Delaware Supreme Court upholds Cox Castle & Nicholson Lawyers' Successful Defense of Corporation’s “Poison Pill” Designed to Protect Net Operating Losses
The Delaware Supreme Court yesterday issued an opinion in Versata Enterprises, Inc. and Trilogy, Inc. v Selectica, Inc., No. 193, 2010, upholding a decision of the Delaware Court of Chancery that addresses the ability of a corporation to lower its “poison pill” trigger threshold to 4.99% to protect the tax benefits of accumulated net operating losses (“NOLs”) rather than the more traditional protection against hostile take-overs of historically profitable companies. Cox Castle & Nicholson LLP lawyers Jonathan S. Kitchen and Christian H. Cebrian served both as trial counsel and appellate counsel to Selectica, Inc. along with Delaware lawyers Richards Layton & Finger. The decision represents a complete success for Selectica.

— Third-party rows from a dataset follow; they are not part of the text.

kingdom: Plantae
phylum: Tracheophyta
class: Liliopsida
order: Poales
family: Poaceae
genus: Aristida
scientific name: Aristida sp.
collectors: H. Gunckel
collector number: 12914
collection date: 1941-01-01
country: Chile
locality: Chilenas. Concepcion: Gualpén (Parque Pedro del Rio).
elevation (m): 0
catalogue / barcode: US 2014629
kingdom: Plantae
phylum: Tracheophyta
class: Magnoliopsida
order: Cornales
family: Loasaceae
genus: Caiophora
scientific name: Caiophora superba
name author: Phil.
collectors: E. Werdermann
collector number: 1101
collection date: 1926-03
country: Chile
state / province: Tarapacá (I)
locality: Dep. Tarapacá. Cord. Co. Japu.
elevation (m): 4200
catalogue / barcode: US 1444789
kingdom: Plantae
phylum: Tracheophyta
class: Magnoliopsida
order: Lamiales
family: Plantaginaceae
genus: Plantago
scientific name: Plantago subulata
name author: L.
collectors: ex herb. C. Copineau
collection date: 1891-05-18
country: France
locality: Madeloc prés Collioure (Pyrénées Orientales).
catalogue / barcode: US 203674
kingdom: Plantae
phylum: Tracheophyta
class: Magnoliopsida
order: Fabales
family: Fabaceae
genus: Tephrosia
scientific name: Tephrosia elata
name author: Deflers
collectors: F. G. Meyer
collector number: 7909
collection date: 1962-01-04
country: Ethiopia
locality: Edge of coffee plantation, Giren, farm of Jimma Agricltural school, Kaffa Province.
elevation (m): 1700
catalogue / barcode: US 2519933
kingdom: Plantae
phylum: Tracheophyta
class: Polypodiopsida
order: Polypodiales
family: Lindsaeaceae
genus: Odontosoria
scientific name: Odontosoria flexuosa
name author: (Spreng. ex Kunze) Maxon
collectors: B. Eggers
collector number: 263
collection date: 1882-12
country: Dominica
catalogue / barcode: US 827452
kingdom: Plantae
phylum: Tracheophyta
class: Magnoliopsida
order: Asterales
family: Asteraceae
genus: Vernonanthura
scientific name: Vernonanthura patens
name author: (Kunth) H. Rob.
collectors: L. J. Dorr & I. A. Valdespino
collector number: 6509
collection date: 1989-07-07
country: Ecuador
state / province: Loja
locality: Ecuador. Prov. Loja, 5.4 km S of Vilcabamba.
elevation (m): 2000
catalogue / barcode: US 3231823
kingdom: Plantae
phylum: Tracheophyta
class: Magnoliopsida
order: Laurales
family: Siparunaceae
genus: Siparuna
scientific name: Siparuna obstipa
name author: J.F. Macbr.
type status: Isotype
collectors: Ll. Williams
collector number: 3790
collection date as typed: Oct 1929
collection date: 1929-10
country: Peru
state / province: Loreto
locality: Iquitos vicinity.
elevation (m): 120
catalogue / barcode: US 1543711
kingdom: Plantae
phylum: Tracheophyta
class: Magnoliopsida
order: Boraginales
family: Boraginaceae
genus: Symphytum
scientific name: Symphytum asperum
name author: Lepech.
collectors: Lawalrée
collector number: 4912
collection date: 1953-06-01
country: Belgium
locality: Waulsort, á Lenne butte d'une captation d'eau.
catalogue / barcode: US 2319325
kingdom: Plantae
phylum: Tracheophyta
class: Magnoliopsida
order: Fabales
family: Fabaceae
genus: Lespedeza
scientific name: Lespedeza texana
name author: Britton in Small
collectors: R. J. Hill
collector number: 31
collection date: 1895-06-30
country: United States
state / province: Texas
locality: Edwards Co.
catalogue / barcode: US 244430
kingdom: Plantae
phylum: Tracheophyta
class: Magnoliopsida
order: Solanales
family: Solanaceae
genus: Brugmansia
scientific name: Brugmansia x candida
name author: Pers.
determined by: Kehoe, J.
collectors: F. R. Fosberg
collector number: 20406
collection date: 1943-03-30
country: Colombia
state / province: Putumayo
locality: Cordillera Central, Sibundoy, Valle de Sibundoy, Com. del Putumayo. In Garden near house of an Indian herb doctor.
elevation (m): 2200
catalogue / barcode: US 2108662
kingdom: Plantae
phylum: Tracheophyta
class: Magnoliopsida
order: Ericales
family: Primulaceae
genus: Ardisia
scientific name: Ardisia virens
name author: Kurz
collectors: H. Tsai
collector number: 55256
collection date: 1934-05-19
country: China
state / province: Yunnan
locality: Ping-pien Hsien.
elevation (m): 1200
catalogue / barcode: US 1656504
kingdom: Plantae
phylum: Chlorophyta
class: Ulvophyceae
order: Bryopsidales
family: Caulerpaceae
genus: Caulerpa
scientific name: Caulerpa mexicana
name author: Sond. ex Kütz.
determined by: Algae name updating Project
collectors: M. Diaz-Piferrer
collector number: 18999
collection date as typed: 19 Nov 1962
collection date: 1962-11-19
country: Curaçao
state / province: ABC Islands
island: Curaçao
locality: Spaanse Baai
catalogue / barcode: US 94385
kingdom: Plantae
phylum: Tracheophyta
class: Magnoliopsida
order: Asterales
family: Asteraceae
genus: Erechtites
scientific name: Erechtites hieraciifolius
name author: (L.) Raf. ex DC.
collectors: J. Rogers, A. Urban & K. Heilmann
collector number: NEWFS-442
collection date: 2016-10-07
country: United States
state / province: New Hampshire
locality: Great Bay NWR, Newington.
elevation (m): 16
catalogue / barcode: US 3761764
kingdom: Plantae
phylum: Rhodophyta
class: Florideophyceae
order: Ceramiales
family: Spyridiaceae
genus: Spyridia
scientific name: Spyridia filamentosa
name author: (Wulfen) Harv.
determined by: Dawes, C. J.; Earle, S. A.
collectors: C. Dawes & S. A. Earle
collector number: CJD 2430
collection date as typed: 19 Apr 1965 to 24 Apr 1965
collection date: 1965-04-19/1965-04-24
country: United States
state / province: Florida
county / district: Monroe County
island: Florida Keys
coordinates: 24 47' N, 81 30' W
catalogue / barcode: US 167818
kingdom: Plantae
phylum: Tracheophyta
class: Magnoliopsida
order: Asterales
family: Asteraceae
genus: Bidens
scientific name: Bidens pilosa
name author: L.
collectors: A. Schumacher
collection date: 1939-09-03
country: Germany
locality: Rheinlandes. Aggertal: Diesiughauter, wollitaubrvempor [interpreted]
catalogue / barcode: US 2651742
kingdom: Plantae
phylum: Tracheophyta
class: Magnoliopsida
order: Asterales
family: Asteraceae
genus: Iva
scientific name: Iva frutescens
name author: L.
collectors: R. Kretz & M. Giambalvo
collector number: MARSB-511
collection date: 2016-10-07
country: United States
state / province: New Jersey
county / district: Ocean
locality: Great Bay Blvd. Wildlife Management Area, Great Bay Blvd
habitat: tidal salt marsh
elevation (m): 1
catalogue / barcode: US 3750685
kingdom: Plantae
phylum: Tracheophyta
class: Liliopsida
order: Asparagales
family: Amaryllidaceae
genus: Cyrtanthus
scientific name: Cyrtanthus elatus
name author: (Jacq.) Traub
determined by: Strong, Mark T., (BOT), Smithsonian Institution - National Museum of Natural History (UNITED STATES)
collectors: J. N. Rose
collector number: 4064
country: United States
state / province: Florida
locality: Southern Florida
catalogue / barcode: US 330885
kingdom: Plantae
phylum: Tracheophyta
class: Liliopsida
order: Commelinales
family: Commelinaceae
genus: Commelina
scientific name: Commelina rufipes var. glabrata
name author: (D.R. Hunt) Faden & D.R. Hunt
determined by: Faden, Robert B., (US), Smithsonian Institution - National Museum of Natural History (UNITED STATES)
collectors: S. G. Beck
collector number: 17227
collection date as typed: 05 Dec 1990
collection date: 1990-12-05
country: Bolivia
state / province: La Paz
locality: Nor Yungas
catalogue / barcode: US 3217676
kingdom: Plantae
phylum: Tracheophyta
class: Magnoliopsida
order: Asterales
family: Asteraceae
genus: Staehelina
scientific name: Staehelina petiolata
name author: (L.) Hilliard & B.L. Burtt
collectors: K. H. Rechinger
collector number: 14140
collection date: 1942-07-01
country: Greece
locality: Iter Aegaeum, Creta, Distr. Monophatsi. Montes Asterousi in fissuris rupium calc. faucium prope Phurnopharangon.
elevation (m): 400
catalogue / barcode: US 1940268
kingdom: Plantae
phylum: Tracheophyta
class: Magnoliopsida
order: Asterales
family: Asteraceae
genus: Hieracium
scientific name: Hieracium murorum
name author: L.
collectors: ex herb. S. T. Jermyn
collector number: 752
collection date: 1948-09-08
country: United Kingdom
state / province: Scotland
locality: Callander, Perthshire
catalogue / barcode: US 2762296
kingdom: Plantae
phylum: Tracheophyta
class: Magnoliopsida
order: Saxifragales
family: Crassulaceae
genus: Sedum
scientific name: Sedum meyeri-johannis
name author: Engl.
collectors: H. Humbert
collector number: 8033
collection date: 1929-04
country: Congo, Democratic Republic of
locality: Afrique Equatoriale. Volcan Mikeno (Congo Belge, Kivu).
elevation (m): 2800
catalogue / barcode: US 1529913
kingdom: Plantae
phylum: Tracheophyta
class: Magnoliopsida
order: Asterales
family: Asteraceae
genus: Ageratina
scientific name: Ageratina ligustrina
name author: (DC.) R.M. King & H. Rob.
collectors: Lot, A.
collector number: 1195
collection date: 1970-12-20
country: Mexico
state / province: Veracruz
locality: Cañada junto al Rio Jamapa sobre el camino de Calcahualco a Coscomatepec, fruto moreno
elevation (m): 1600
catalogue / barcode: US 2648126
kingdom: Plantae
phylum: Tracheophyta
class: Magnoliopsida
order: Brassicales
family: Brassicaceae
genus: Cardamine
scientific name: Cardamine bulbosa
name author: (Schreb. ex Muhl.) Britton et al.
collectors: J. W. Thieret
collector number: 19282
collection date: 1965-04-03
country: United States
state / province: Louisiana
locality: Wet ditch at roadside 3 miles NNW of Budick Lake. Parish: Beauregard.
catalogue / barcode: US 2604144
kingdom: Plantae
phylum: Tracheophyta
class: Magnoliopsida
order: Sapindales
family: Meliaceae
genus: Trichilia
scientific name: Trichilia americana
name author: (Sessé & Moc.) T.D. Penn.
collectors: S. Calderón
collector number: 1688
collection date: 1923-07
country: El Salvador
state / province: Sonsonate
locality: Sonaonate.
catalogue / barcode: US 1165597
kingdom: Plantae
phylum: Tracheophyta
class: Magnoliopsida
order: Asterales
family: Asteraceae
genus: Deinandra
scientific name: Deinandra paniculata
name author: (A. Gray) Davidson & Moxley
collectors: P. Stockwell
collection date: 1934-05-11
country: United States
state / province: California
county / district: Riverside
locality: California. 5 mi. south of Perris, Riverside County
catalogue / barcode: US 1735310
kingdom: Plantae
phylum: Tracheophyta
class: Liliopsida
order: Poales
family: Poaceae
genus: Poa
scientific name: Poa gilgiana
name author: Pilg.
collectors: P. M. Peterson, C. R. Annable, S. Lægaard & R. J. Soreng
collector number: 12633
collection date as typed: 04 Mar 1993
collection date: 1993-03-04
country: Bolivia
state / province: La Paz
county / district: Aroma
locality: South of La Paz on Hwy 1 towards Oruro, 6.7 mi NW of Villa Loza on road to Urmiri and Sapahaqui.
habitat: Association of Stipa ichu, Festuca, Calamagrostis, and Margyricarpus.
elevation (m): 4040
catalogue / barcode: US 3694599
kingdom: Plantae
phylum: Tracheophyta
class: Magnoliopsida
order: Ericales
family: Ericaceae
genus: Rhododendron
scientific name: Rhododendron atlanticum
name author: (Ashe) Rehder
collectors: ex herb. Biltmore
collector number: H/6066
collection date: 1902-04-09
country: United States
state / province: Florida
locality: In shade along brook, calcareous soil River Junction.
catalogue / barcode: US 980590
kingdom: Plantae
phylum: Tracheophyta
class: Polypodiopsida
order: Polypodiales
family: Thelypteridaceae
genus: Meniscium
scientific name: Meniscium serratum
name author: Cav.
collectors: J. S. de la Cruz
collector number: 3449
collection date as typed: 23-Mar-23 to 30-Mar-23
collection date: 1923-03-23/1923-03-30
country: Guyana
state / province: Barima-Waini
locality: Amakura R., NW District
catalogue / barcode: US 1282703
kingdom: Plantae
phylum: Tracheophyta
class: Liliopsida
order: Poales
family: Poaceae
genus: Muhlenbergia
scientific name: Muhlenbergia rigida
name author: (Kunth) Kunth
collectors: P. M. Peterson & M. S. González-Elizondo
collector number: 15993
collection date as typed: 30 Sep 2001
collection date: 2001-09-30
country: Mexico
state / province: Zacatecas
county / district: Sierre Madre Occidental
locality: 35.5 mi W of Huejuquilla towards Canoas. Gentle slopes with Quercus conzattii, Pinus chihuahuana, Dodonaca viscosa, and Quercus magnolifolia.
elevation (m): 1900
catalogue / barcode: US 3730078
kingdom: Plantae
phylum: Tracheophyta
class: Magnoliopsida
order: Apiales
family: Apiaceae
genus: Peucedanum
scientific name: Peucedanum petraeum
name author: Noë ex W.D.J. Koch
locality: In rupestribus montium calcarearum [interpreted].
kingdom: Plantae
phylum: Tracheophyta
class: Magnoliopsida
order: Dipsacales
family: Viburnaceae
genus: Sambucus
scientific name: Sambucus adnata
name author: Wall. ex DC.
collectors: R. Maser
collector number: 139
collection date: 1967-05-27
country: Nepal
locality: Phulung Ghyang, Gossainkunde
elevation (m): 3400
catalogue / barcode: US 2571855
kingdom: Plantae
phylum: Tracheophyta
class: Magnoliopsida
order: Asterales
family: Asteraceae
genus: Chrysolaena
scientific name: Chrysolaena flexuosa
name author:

In this case, Selectica, a microcap company that had accumulated significant NOLs, amended its shareholder rights plan to lower the threshold in the face of an attempt by a shareholder-competitor to accumulate more than 5% of its stock, thereby threatening the future use of its NOLs. Section 382 of the Internal Revenue Code imposes limitations of the use of NOLs if a company experiences an “ownership change.” An “ownership change” is generally determined by looking for a change of ownership of more than 50% of the company’s stock by 5% or greater shareholders over a rolling three-year testing period.
After becoming aware that Trilogy, one of its competitors who had sued the company on previous occasions, was acquiring significant number of shares and that Selectica was approaching a Section 382 ownership change, the Selectica board reduced the trigger for its shareholder rights plan from 15% to 4.99% (just under the 5% threshold used for section 382 calculations). Selectica informed Trilogy of the new rights plan, but Trilogy nonetheless continued to buy shares and refused Selectica’s overtures for a standstill, ultimately intentionally buying through the 4.99% threshold, triggering the pill. Trilogy’s stated motive was to bring “urgency” to the resolution of unrelated disputes between the two companies. After Trilogy’s continued refusal to assure Selectica it would not purchase additional shares, Selectica’s board exercised the exchange provisions of the rights plan and diluted Trilogy’s holdings from 6.7% to 3.3%. Selectica then sued for declaratory relief to uphold the board’s actions. Trilogy counterclaimed, seeking invalidation of the actions on legal and equitable grounds, including the claim that the 4.99% trigger was per se invalid.
In the first case addressing the intentional triggering of a modern “poison pill,” the Delaware Supreme Court affirmed that Selectica’s adoption of the lower threshold was neither a coercive or a preclusive anti-takeover measure, but was reasonable given the impact that Trilogy’s purchases might have had on the company’s ability to use its NOLs in the future.
The case, involving a host of expert and lay witnesses, was brought to trial in just five months. The decision is important for many corporations in the current economic climate because it validates a tool increasingly being adopted by public companies of all sizes to protect their ability to offset past losses against potential future profits as the economy recovers.